Temporal Velocity Refinement (TVR)

Deformation networks don’t ensure physically consistent motion. We propose TVR using Extended Kalman Filter (EKF) as post-processing to smooth Gaussian trajectories.

EKF refines Gaussian motion by defining state transition $\mathbf{f}(\mathbf{x}_{t-1}) = D(D^{-1}(\mathbf{x}_{t-1}, t-1), t)$ and observation function $\mathbf{h}(\mathbf{x}) = \mathrm{VRaster}(\mathbf{x})$. It iterates between forecast (predict using deformation) and assimilation (correct using optical flow) steps.

Key strategies include surface Gaussian filtering and accumulated flow localization to prevent error propagation.

TVR Trajectory Correction

[Figure 4: TVR Trajectory Correction - shows smoothed vs original Gaussian motion]

Experiments

Experimental Setup

We evaluate on two challenging datasets:

  • Nvidia-long: 7 scenes with 90-210 frames, 12 camera views per frame
  • Neu3D: 6 scenes with 300 frames each, 15-20 static cameras

We report standard metrics (PSNR, SSIM, LPIPS) and Dynamic PSNR (DPSNR) specifically for moving regions.
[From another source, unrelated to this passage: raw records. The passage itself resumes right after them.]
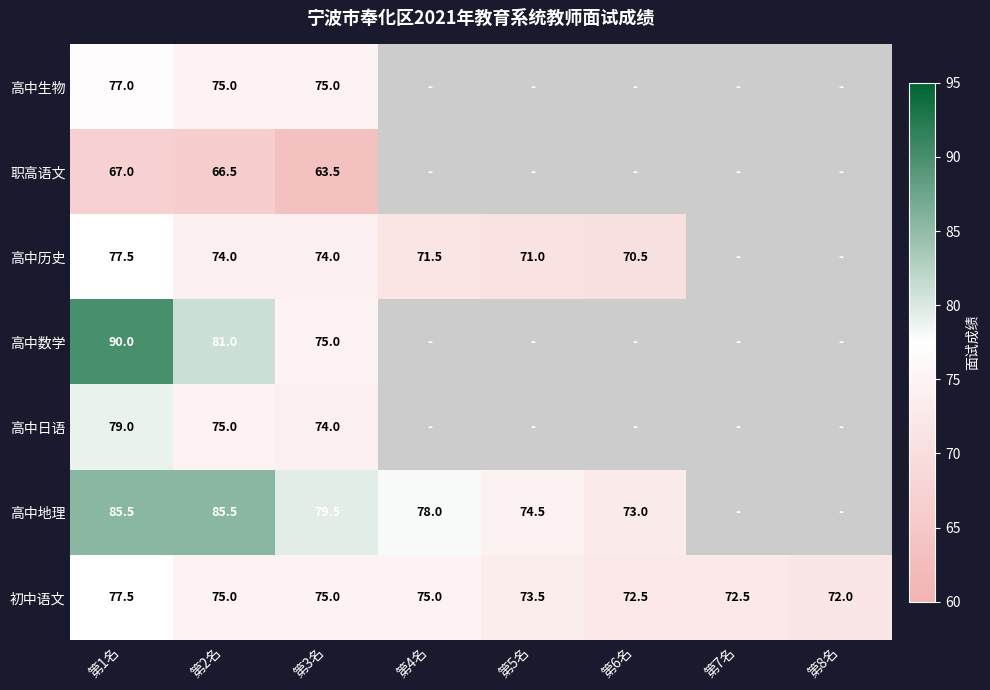

Is the value of 职高语文 at 第2名 greater than the value of 高中生物 at 第1名?

No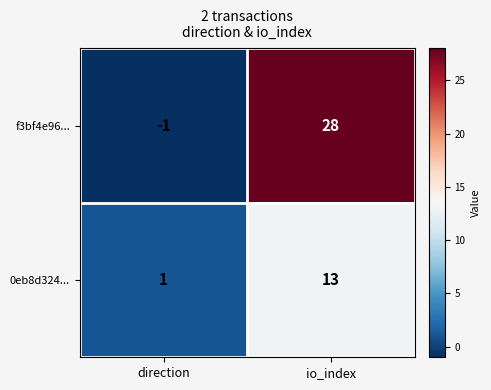

Rank the series by their average value, from lowest to highest.

0eb8d324..., f3bf4e96...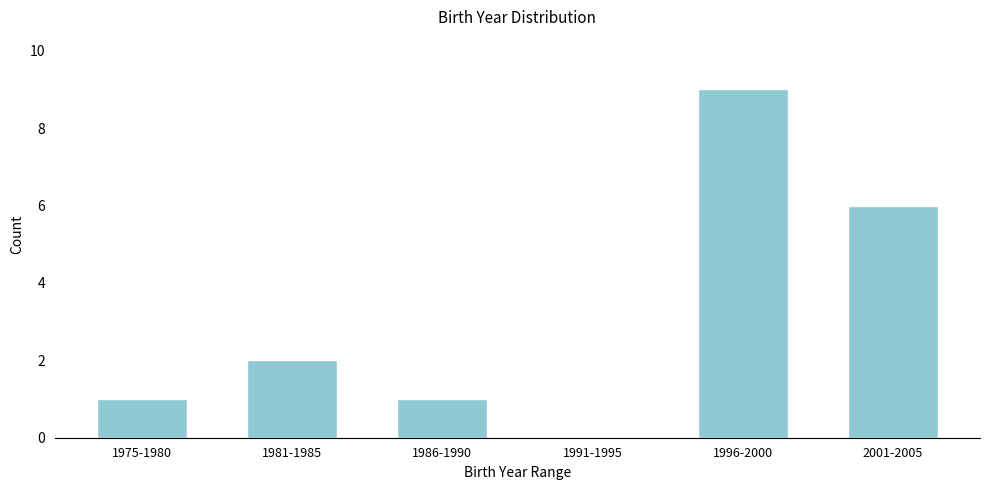

Reading left to right, transcribe all the data shown in this chart.

1975-1980=1	1981-1985=2	1986-1990=1	1991-1995=0	1996-2000=9	2001-2005=6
Ground truth optical flow is obtained using RAFT, and dynamic masks are generated using SAM-2.

Quantitative Results Tables

[Table 1: Quantitative Results on Nvidia Dataset]
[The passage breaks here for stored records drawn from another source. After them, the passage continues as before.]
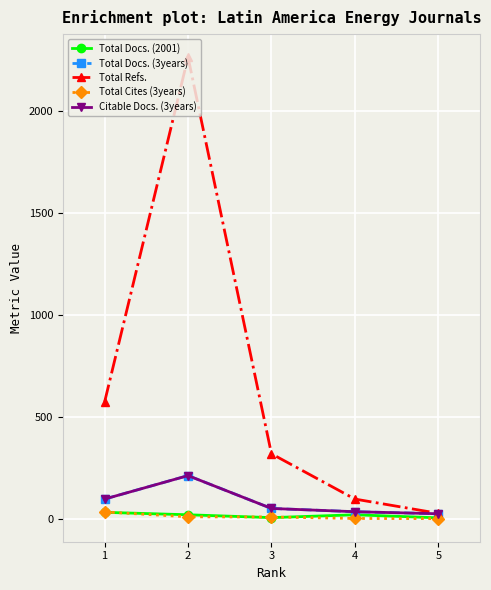

Reading left to right, what are all the values shown in this chart?

Total Docs. (2001): 1=31	2=19	3=5	4=19	5=4
Total Docs. (3years): 1=96	2=211	3=50	4=34	5=24
Total Refs.: 1=572	2=2262	3=318	4=96	5=26
Total Cites (3years): 1=33	2=9	3=8	4=1	5=0
Citable Docs. (3years): 1=96	2=211	3=50	4=34	5=24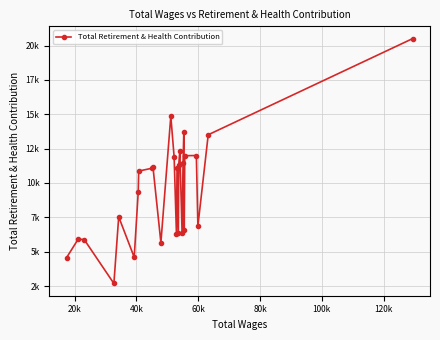

Does the chart have visible grid lines?

Yes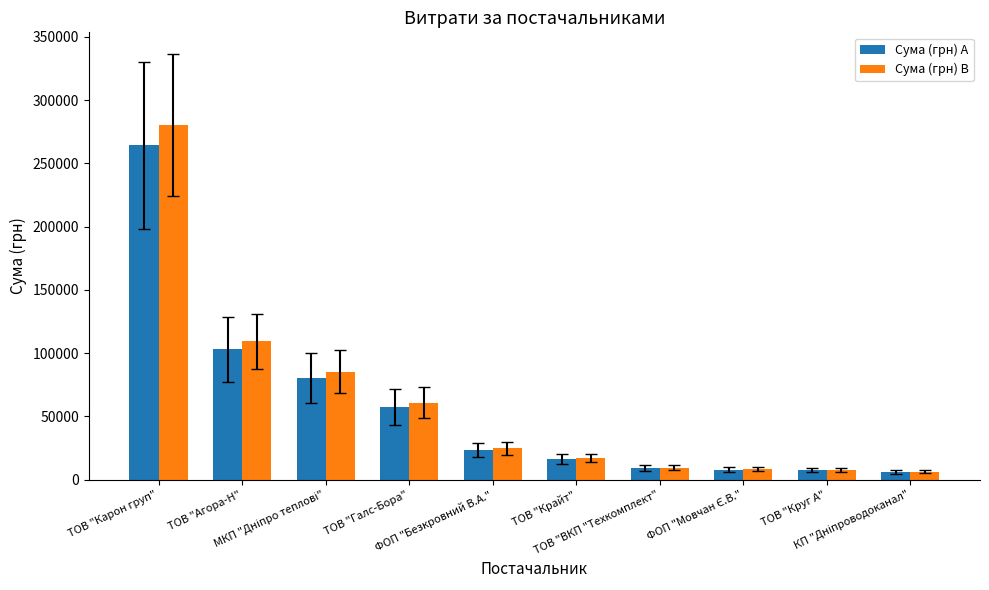

At which category is the sum across all series the highest?

ТОВ "Карон груп"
[Table 2: Quantitative Results on Neu3D Dataset]

Results and Analysis

Our method achieves significant improvements over state-of-the-art baselines:

  • Overall Performance: 2.5 dB (Nvidia-long) and 2.45 dB (Neu3D) PSNR improvement
  • Dynamic Regions: 2.4 dB and 3.14 dB DPSNR improvement respectively
  • Comparison with Methods: Outperforms 4DGS, 4D-GS, SC-GS, and MotionGS across all scenes
Novel View Synthesis Results

[Figure 5: Novel View Synthesis Results - “Truck” scene with velocity field visualization]

Video Comparisons

Below we present video comparisons between the baseline method and our approach across various challenging scenes:

BaselineOurs
Qualitative Comparisons

[Figure 6: Qualitative Comparisons - multiple scenes showing improved dynamic reconstruction]
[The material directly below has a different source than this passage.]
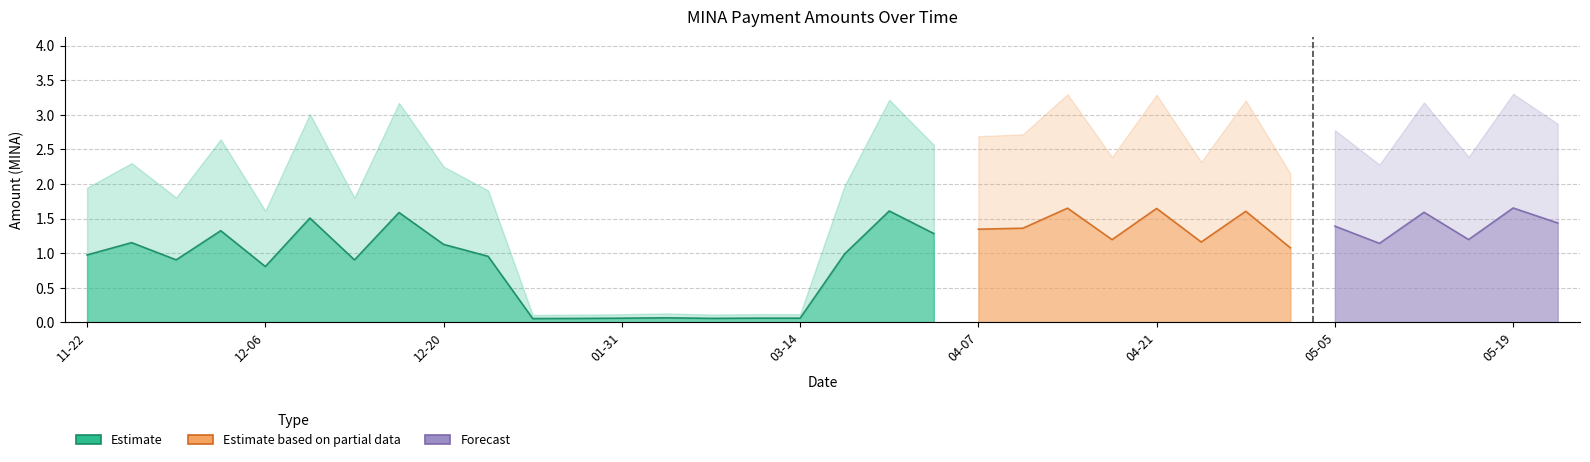

The value of Fee at 2024-01-31 is 0.0. True or false?

False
The velocity field visualizations demonstrate that our method produces physically plausible Gaussian motion, with gradually enlarging Gaussians matching actual object dynamics, while baselines show inconsistent trajectories.

Ablation Study

Component Analysis

[Table 3: Component Analysis - effectiveness of velocity rendering, FAD, and flow losses]

Window Size Impact

[Table 4: Window Size Impact - sliding window parameter study]

Key findings confirm the contribution of each component:

  • Velocity field rendering enables direct motion supervision
  • FAD effectively densifies dynamic regions using flow guidance
  • Multi-frame temporal windows (τ=8) provide optimal consistency
  • Flow-based losses focus optimization on dynamic content vs. photometric losses
Loss Visualization

[Figure 7: Loss Visualization - flow vs photometric loss distribution]

Conclusion

We present FlowGaussian-VR, an enhanced velocity field modeling technique for Gaussian video reconstruction. By rendering velocity fields and incorporating flow-based constraints, our method achieves more accurate and temporally consistent dynamic scene reconstruction. The FAD strategy effectively handles challenging dynamic regions, leading to significant improvements in visual quality and motion accuracy.

Limitations: The method faces challenges with rapid motion and abrupt object changes. Future work could explore better dynamic Gaussian control and optimization strategies for complex scenarios.